**What needs to be done**
Set down the lines that begin at the top of the records and end with the line containing "thumb tip: (100, 160)", and drop every picture.

■ ■ ■ ■

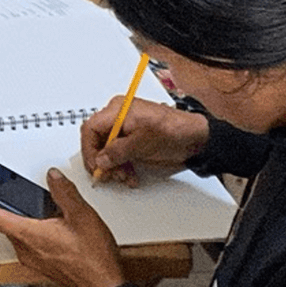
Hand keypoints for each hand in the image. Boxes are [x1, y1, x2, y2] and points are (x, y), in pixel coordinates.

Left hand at [0, 168, 125, 286]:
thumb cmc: (94, 259)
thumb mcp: (82, 215)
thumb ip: (64, 192)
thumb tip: (53, 177)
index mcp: (30, 235)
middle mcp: (26, 250)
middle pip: (4, 225)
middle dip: (5, 207)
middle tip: (7, 191)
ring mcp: (33, 260)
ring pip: (17, 235)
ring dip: (21, 220)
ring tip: (35, 206)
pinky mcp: (41, 266)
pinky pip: (28, 245)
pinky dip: (32, 232)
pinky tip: (49, 225)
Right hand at [80, 97, 209, 185]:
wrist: (196, 139)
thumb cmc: (174, 131)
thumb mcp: (142, 142)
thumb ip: (118, 151)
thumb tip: (100, 160)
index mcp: (118, 110)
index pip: (91, 128)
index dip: (89, 149)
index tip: (95, 166)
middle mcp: (119, 118)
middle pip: (97, 141)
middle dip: (102, 160)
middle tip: (109, 175)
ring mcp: (125, 130)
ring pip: (107, 151)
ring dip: (113, 167)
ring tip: (124, 176)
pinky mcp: (132, 141)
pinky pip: (118, 155)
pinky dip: (122, 166)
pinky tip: (130, 175)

■ ■ ■ ■

**Answer box**
Hand keypoints for each hand in the image. Boxes are [x1, y1, x2, y2] and points are (x, y), in pixel coordinates.

Left hand at [0, 168, 125, 286]:
thumb cmc: (94, 259)
thumb mcp: (82, 215)
thumb ip: (64, 192)
thumb tip: (53, 177)
index mcp: (30, 235)
middle mcp: (26, 250)
middle pip: (4, 225)
middle dip: (5, 207)
middle tip: (7, 191)
ring mcp: (33, 260)
ring pip: (17, 235)
ring dip: (21, 220)
ring tip: (35, 206)
pinky mcp: (41, 266)
pinky pip: (28, 245)
pinky dip: (32, 232)
pinky tip: (49, 225)
Right hand at [80, 97, 209, 185]:
wrist: (196, 139)
thumb cmc: (174, 131)
thumb mcp: (142, 142)
thumb ip: (118, 151)
thumb tip: (100, 160)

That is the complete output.